Machine learning has experienced exponential growth in the last few years. The International Data Corporation (IDC) projects that by 2020, machine learning and artificial intelligence spending will hit $47 billion, up from $8 billion in 2016. Eighty-nine per cent of chief information officers (CIOs) are either using or planning to use machine learning in their businesses. Ninety per cent of CIOs believes that the incorporation of machine learning in their organizations will improve decision-making, thus driving revenue growth.
But what is machine learning? Is machine learning different than artificial intelligence?
What is Machine Learning?
Machine learning and artificial intelligence are related, but they’re not the same thing. Artificial intelligence is the ability for machines to learn tasks normally completed by humans, such as speech recognition and decision-making. We often think of these machines as “smart machines.” Think of Google maps. Google maps can tell you the fastest route by car, foot, or bike, for example.
Machine learning, on the other hand, is part of artificial intelligence where machines teach themselves through experiences. In other words, the machine or computer thinks and learns for itself. Machine learning takes artificial intelligence to the next level of capability. As an example, think about Netflix. Netflix uses machine learning to analyze your entertainment consumption and spot trends. Then, Netflix suggests certain shows or movies based on your habits.
Pretty cool. But, how does machine learning help customer service call centers?
Handling Big Data
We’re creating more digital data now than ever before. Daily, 2.5 quintillion bytes of data are created. Google processes over 40,000 searches per second. Every minute, we send 16 million texts and send 156 million emails. Monthly, eight million people use voice control, such as Siri or Alexa.
Businesses receive, process, and store an enormous amount of data daily, even smaller companies. Machine learning can handle the big data thrown at organizations faster and more accurately than humans. Through machine learning, data can be organized and categorized much like a human brain; however, the technology does not share biases or bad days like humans do.
Machine learning can sift through the thousands of customer communications per day and comprehend whether a customer is upset and making a complaint or whether a certain offer would make a customer happy. It can also make predictions, such as whether customers would like to purchase a specific item or would rather terminate services.
Machine learning can sift through the data created by customers, while learning how to predict spending trends or satisfaction with the company. It can provide personalized service to customers based on past interactions, and make decisions and predictions with a degree of certainty while modifying its approach as it learns.
Incorporating Natural Language
The purpose of machine learning is that computers can act more human, with all the benefits of computing. Take, for example, natural language processing. Here, computers talk more like humans, instead of in that annoying techno voice.
Through natural language processing, computers can communicate with customers as naturally as a human customer service representative. Natural language capabilities can understand the nuances of human language, such as mispronunciations, pauses, or accents. The computer can process not only human language trends, but also emotion, such as if a customer is upset or mad. Machine learning serves as a significant component in natural language processing as the computer learns to talk and listen more similarly to a human.
Driving Revenue
Machine learning can also help to drive revenue and company success. By analyzing massive amounts of big data, machine learning will be able to solve consumer issues, predict spending patterns, and contribute to overall sales numbers. A recent study indicated that 38 percent of machine learning early adopters more than doubled their sales key performance indicators (KPIs) and 41 percent more than quintupled their KPIs. This included new leads and upsells, all critical to the customer service industry.

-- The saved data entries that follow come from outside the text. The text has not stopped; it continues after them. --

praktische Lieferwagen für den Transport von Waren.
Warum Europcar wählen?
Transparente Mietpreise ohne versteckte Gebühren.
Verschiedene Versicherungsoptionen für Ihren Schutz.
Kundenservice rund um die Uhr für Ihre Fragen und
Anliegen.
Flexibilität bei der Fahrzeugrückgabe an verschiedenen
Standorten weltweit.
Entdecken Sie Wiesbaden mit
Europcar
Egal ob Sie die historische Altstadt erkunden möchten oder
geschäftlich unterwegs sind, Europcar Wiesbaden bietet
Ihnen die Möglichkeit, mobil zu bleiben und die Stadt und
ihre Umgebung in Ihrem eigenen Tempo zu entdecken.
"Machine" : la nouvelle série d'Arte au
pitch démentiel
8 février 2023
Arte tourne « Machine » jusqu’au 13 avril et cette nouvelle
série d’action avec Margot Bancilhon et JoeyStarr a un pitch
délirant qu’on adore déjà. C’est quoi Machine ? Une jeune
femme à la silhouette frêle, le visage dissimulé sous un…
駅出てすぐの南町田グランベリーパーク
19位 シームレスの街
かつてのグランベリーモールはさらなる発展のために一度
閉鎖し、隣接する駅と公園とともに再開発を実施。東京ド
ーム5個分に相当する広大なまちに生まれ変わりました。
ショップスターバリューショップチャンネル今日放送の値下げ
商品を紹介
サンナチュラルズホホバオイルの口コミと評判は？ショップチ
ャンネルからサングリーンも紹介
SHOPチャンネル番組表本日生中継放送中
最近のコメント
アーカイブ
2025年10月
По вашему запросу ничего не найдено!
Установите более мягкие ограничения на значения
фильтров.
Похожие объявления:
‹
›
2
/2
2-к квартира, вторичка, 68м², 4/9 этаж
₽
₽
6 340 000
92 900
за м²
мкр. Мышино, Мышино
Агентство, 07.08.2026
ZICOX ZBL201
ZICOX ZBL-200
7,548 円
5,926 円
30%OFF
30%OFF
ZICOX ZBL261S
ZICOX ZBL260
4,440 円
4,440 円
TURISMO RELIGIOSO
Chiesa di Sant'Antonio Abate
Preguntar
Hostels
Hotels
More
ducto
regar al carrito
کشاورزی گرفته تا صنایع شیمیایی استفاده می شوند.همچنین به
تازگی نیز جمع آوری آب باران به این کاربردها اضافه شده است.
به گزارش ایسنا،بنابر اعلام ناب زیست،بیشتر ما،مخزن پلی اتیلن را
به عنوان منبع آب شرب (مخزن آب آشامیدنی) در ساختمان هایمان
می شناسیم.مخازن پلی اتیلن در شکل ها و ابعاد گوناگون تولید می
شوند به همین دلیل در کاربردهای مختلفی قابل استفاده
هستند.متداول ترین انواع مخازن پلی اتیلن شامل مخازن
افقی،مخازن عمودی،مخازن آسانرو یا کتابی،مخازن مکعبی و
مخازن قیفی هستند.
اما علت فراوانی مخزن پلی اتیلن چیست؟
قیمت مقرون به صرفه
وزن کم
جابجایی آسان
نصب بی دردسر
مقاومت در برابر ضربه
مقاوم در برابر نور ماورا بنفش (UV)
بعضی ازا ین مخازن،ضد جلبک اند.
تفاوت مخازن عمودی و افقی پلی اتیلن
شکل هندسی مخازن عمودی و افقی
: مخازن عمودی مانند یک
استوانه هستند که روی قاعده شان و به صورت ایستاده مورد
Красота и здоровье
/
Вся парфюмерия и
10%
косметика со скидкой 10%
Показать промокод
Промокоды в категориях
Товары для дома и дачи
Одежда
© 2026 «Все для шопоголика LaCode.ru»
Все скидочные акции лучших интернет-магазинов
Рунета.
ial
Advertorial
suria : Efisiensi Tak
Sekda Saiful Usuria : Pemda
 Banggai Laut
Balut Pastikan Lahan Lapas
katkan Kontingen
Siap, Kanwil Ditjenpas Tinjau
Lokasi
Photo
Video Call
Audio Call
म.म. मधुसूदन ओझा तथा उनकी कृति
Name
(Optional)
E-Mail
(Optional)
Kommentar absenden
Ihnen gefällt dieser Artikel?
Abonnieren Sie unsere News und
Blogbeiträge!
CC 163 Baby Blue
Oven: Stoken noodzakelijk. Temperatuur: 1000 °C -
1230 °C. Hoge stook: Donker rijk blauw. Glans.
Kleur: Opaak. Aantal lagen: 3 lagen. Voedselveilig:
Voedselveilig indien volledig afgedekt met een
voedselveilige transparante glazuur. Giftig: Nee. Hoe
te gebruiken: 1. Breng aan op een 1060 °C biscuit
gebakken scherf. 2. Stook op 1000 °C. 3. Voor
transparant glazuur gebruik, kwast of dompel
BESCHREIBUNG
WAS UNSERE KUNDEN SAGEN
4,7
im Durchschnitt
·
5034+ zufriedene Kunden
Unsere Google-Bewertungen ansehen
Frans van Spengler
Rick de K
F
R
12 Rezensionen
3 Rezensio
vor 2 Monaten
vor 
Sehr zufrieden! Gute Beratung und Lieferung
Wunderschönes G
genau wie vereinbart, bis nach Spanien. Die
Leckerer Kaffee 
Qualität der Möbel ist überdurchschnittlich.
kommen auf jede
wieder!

With machines gathering and processing data on customers, companies can analyze customer profiles and develop new sales campaigns. Machine learning can inform companies about which customers are most likely to purchase additional services or products, while anticipating customer needs.
Seventy-six per cent of companies uses machine learning to achieve sales growth. Forty per cent do so to improve sales performance. On the consumer side, two-thirds of customers will opt to pay higher prices to companies that offer superior customer service, thus increasing revenue.
Further, machine learning helps companies determine which customers they’ll retain and which ones will leave. By identifying unhappy customers through data analysis, companies can launch proactive campaigns to convert unhappy customers into happy, loyal customers, thus increasing revenue.
Encouraging Continued Improvement
Through customer analytics created by machine learning, businesses can focus on continually improving their customer service. Machine learning can learn from past experiences and adapt how it approaches future interactions.
Machine learning can analyze customer information before a human agent communicates with the customer, giving the agent the ability to understand the customer’s history before ever getting on the phone. Fifty-nine percent of consumers claim that a tailored interaction based on past history is key to winning their business.
By understanding and processing customer data, companies can focus on providing the most relevant content to that specific consumer, through machines or human agents.
Machine learning, as part of artificial intelligence, is not only helping industries like customer service call centres, it’s revolutionizing them. Never before have businesses had access to the information they have now through the assistance of machines and computers. By understanding how to incorporate machine learning into your call centre, while producing staggering growth and customer satisfaction results, companies can take their businesses to the next level. And customers will be happier and more loyal as well. After all, everyone wants to be treated like someone who matters.